Local vs Centralized vs Distributed
Not all Version Control Systems are built the same. Understanding their architecture is key to understanding how DevOps teams collaborate.
1. Local Version Control
The simplest form. A database on your local computer tracks changes.
- Pros: Very fast; no network required.
- Cons: Impossible to collaborate; if the local computer dies, everything is lost.
2. Centralized Version Control (CVCS)
A single central server contains all versions of the code.
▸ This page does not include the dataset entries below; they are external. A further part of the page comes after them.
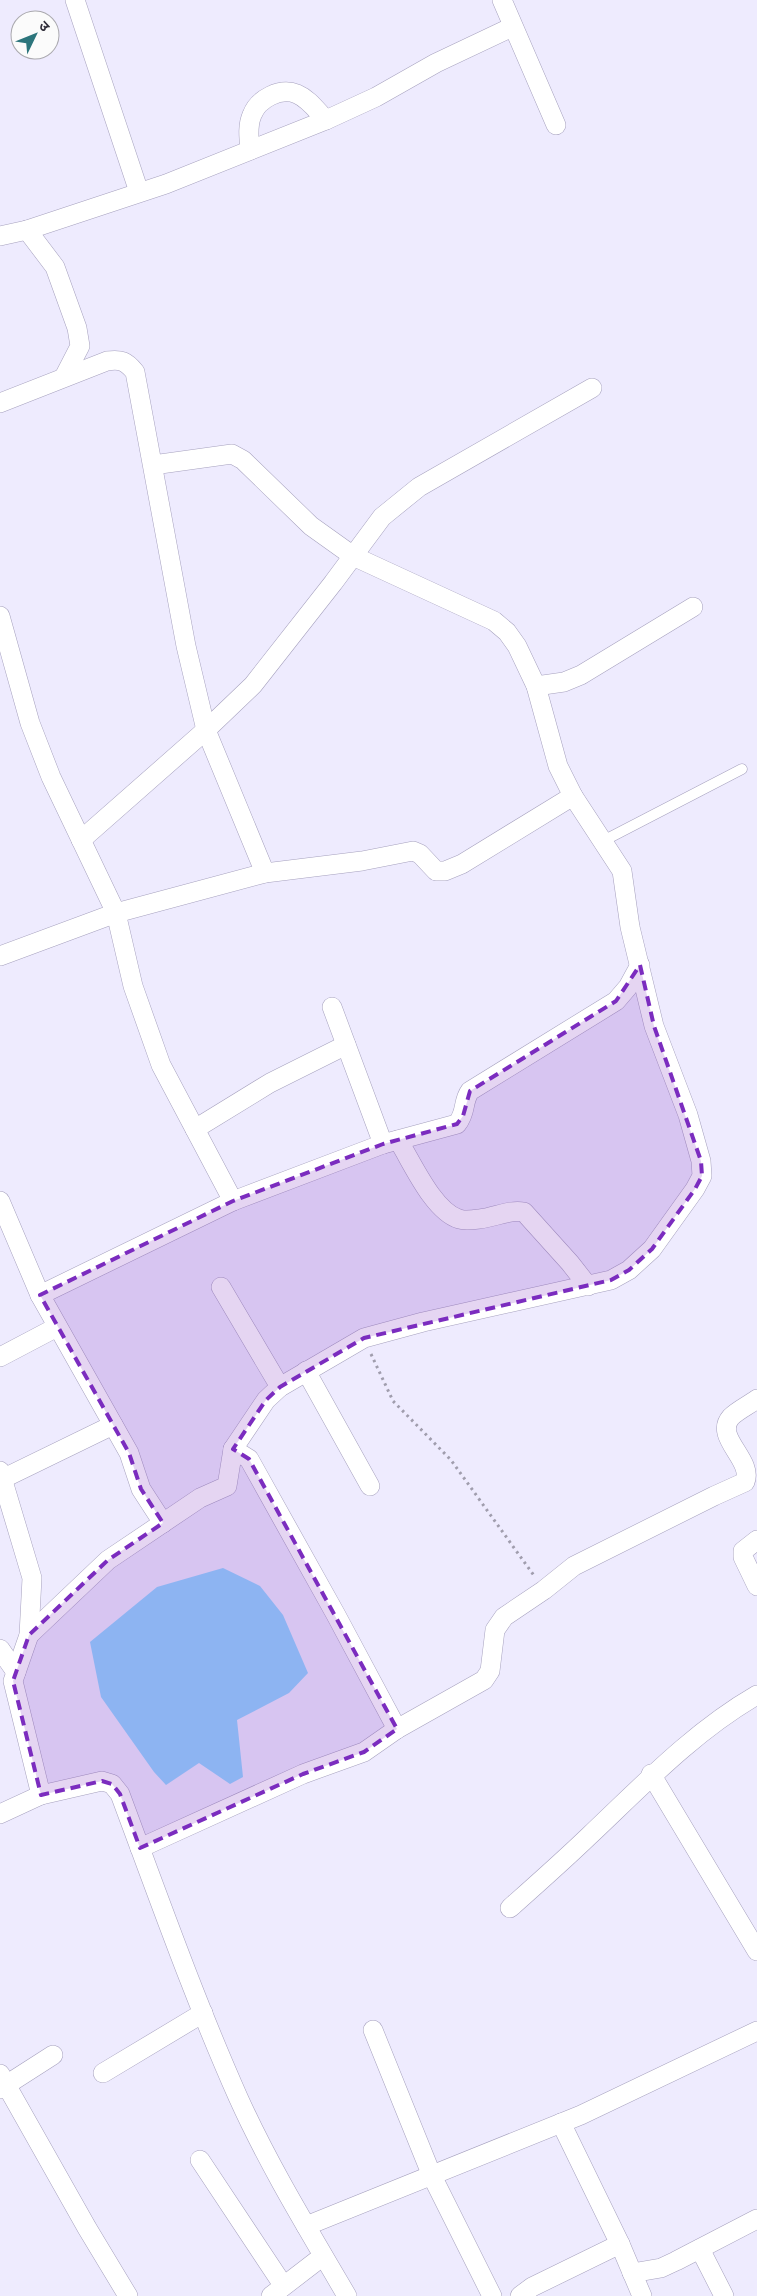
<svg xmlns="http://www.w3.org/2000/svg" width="757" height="2296" viewBox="0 0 757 2296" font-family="Helvetica,'Noto Sans Devanagari',sans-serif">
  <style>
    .water { fill: #92d6ff }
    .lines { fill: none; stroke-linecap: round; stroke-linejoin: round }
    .service-casing { stroke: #a6a1be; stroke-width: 11 }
    .minor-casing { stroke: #a6a1be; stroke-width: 20 }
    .path { stroke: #a09dad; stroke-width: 3; stroke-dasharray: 2.5 4; stroke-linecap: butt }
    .service { stroke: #fff; stroke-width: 10 }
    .minor { stroke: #fff; stroke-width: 19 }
    .marked { fill: #7b2cbf; fill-opacity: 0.2; stroke: #7b2cbf; stroke-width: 4; stroke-dasharray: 10 6; stroke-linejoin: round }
  </style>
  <rect width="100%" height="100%" fill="#eeebfe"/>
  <polygon class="water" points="223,1568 260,1586 283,1615 308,1673 289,1693 237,1720 243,1777 230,1784 199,1763 166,1785 154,1772 101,1697 90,1642 157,1587"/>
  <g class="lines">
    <defs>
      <polyline id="service" points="603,841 742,769"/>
      <g id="minor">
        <polyline points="75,0 139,192"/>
        <polyline points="502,0 556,125"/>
        <path d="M250 150C249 139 247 126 252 115 258 99 280 87 297 94 309 99 317 111 326 120"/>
        <polyline points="27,230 55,267 77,328 80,346 64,377"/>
        <polyline points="0,236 27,230 166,184 326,120 376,97 436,63 512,27"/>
        <path d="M0 403 107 361C121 359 126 361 135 372L186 646 206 730 265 873"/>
        <polyline points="0,616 30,723 51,777 116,913 133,986 161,1065 233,1201"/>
        <polyline points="536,686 564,682 581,675 693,607"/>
        <polyline points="81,840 206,730 253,685 333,583 382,517 419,487 592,388"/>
        <polyline points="0,956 116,913 265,873 362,861 413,851 420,854 436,871 445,871 462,864 573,796"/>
        <polyline points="332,1007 383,1144"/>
        <polyline points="195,1129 270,1083 346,1045"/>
        <path d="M398 1140C412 1162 433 1211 459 1219 465 1221 472 1220 479 1219 494 1218 509 1209 524 1212L570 1263 588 1286"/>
        <polyline points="0,1201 40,1295 129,1453 141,1489 163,1523"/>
        <polyline points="221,1287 280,1387"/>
        <path d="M40 1295 233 1201 383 1144 457 1124C467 1112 462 1102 470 1091L616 1001 628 987 640 965"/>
        <polyline points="0,1357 57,1327"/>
        <polyline points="306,1371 370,1486"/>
        <polyline points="233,1449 249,1459 336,1615 397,1729"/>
        <polyline points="0,1471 32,1578 29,1635 13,1681 41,1795"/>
        <polyline points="0,1480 113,1425"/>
        <polyline points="757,1540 743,1551 743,1557 757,1586"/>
        <polyline points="29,1635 108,1560 200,1498 227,1486 233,1449 266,1400 280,1387 364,1338 423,1322 611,1280 629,1270 652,1249 695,1189 702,1176 701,1161 688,1115 654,1026 630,927 622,871 573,796 558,766 536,686 517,646 507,632 494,621 353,556 311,526 243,460 232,454 153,465"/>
        <polyline points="0,1649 16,1672"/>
        <polyline points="651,1774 757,1951"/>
        <path d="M0 1814 41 1795 102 1781 112 1784 120 1794C158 1896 194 1998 238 2097 269 2166 309 2231 347 2296"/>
        <path d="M140 1848 303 1774 364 1752 397 1729 484 1680 490 1671 495 1630 504 1617 544 1590 574 1566 714 1496 745 1482C754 1460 713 1437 731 1417 738 1410 749 1405 757 1399"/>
        <path d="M510 1908C537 1884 563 1861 589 1836 642 1786 693 1732 757 1695"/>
        <polyline points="373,2030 432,2176 492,2296"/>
        <polyline points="103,2073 203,2013"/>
        <polyline points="0,2074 87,2228 128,2296"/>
        <polyline points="0,2089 53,2055"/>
        <polyline points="561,2123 620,2244 642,2296"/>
        <polyline points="200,2160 283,2285"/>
        <polyline points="306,2226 581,2115 757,2031"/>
        <polyline points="700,2249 724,2296"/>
        <polyline points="632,2273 661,2268 676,2261 757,2219"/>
        <polyline points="271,2296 323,2256"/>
        <polyline points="520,2296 532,2287 620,2244"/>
      </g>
    </defs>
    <use href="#service" class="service-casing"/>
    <use href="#minor" class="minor-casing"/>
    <polyline class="path" points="371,1354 393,1401 451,1460 535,1577"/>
    <use href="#service" class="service"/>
    <use href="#minor" class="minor"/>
  </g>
  <path class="marked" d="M640 965 654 1026 701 1161 702 1176 695 1189 652 1249 629 1270 611 1280 364 1338 280 1387 266 1400 233 1449 249 1459 397 1729 364 1752 303 1774 140 1848 120 1794 112 1784 102 1781 41 1795 13 1681 29 1635 108 1560 163 1523 141 1489 129 1453 40 1295 233 1201 383 1144 457 1124 463 1116 470 1091 616 1001Z"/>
  <g transform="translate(35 35) rotate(47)"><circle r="24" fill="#fbfbfb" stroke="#aaa9ae"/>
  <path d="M0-4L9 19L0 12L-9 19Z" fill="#2c757c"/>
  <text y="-8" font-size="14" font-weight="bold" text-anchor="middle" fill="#312f3b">उ</text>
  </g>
</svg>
Developers "check out" a single version (snapshot) to work on.
- Examples: Subversion (SVN), CVS, Perforce.
- Pros: Easy to manage; strict control over who can branch/commit.
- Cons: Single point of failure (if the server is down, no one can work/commit); high network dependency.
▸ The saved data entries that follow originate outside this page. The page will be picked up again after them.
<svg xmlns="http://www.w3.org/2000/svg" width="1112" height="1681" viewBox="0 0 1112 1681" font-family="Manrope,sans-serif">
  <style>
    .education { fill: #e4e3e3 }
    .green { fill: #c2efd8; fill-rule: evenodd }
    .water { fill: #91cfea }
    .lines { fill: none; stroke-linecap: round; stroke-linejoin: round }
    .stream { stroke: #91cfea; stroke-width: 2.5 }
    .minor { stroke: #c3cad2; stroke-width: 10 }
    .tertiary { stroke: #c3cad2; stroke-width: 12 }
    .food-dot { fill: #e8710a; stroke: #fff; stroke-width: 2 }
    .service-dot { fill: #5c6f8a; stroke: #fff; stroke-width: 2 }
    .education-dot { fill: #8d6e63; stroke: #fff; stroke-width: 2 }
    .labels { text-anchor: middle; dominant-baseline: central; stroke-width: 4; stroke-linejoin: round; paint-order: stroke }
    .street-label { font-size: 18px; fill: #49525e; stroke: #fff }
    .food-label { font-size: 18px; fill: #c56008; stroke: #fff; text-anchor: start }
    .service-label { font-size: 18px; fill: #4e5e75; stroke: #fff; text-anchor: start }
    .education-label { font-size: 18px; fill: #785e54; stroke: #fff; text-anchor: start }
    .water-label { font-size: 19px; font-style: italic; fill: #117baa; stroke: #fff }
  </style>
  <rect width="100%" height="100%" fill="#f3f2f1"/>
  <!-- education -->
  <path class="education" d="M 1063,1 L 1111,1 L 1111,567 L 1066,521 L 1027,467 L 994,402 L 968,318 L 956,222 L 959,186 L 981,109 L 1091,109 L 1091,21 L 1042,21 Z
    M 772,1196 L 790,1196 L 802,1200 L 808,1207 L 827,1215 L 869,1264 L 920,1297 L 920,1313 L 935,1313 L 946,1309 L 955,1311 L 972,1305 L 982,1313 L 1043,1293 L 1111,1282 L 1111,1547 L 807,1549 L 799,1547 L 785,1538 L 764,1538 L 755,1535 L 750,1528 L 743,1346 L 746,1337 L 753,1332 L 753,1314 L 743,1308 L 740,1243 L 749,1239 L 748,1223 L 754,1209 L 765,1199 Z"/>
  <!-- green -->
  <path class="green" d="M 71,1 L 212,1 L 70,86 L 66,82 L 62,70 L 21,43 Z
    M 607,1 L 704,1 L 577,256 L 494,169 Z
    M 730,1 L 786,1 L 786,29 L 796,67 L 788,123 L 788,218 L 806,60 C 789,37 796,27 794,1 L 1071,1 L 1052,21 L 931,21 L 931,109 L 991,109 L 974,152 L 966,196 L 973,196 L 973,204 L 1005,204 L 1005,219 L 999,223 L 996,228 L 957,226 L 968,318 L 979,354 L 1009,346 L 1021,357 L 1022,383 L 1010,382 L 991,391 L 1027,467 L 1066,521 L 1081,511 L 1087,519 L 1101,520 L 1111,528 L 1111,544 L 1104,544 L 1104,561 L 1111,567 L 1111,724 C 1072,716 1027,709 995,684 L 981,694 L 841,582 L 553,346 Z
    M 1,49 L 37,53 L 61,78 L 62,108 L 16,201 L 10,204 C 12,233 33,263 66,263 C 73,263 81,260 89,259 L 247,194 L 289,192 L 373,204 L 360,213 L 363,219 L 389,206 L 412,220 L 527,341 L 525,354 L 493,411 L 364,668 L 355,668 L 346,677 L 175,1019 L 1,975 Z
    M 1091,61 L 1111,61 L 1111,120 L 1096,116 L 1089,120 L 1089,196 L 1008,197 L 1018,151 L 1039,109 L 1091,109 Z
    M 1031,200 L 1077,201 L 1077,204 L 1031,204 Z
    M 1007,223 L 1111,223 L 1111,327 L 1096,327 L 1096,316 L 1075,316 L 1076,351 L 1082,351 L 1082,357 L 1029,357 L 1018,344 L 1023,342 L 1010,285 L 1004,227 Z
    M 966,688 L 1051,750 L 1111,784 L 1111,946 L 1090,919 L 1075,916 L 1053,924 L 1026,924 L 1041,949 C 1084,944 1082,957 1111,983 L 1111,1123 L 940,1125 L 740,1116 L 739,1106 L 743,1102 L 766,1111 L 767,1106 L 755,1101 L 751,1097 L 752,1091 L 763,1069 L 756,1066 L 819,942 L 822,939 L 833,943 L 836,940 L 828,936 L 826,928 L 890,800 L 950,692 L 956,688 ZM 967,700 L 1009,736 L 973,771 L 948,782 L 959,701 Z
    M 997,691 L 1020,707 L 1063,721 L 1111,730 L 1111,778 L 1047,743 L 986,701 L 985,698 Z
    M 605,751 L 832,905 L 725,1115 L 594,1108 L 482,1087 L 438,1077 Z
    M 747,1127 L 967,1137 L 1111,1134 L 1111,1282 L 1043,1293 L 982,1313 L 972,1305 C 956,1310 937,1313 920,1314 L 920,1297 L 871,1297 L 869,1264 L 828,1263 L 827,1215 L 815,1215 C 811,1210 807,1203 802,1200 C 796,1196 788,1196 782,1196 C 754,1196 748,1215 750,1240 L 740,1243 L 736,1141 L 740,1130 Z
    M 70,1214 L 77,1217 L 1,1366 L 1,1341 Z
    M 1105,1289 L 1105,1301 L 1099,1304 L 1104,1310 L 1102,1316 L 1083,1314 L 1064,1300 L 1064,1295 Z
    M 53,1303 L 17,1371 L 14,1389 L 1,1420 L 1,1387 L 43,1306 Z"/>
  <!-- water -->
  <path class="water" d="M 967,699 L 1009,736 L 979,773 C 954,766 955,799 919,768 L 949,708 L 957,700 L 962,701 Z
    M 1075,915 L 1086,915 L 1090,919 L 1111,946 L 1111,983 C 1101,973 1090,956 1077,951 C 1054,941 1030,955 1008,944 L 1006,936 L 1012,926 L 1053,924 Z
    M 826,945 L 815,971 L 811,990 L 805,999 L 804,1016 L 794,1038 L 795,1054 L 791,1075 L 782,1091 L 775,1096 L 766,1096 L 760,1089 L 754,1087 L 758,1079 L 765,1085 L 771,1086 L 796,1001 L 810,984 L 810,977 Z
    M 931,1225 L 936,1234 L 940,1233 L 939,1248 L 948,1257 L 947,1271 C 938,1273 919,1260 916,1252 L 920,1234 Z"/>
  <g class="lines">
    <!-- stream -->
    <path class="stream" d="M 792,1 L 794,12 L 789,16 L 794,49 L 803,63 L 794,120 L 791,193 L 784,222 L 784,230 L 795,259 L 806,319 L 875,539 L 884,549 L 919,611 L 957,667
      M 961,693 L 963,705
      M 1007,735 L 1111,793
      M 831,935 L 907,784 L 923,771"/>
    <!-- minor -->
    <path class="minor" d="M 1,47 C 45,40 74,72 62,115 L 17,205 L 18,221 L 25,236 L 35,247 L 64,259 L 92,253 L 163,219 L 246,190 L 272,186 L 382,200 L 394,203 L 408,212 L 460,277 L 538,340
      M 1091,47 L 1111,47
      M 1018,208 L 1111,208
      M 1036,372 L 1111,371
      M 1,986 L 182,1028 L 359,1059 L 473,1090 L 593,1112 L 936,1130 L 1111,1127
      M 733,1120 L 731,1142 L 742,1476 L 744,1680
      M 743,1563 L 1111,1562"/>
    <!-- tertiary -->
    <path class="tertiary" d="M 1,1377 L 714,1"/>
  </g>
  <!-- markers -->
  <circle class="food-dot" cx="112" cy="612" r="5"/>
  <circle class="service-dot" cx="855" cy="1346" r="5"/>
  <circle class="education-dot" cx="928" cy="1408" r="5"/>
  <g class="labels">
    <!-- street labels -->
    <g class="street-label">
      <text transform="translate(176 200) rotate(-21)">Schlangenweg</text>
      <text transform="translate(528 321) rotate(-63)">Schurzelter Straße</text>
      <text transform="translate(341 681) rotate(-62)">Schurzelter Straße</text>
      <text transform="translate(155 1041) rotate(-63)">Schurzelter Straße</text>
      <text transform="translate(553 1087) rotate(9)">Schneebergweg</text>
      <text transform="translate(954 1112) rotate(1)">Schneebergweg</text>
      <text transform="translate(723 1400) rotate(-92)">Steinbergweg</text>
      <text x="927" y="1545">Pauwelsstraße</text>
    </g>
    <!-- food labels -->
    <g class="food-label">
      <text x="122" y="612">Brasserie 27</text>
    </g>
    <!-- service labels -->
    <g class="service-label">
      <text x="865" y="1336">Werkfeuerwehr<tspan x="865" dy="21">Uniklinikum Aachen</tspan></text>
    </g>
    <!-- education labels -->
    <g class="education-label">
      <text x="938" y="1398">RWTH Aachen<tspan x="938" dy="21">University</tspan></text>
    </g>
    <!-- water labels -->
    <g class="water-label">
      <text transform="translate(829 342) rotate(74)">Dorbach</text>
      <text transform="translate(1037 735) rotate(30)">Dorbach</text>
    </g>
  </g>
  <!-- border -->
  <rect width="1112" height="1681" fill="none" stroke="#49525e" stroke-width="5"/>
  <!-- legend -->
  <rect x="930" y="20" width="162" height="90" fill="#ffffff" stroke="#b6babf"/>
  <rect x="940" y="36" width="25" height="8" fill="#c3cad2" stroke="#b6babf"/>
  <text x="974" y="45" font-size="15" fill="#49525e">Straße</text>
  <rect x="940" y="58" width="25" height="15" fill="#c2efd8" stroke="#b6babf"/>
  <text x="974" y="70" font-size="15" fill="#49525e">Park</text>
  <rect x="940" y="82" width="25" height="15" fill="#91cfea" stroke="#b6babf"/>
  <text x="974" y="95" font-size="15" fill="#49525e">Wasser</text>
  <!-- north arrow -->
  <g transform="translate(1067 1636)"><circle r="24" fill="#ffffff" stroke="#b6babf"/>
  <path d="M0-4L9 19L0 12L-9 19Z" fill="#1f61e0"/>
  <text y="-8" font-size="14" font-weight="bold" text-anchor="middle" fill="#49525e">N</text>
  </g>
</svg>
3. Distributed Version Control (DVCS)
Every developer has a full "clone" of the entire repository—including the complete history.
- Examples: Git, Mercurial, Bazaar.
- Pros: Offline work is fully supported; no single point of failure (every clone is a backup); extremely fast branching and merging.
- Cons: Large repositories can take a long time to clone initially.
[!IMPORTANT] The Key Difference In a Centralized system, you only have a slice of the code. In a Distributed system, you have the entire history on your machine. This makes searching logs and switching branches instant.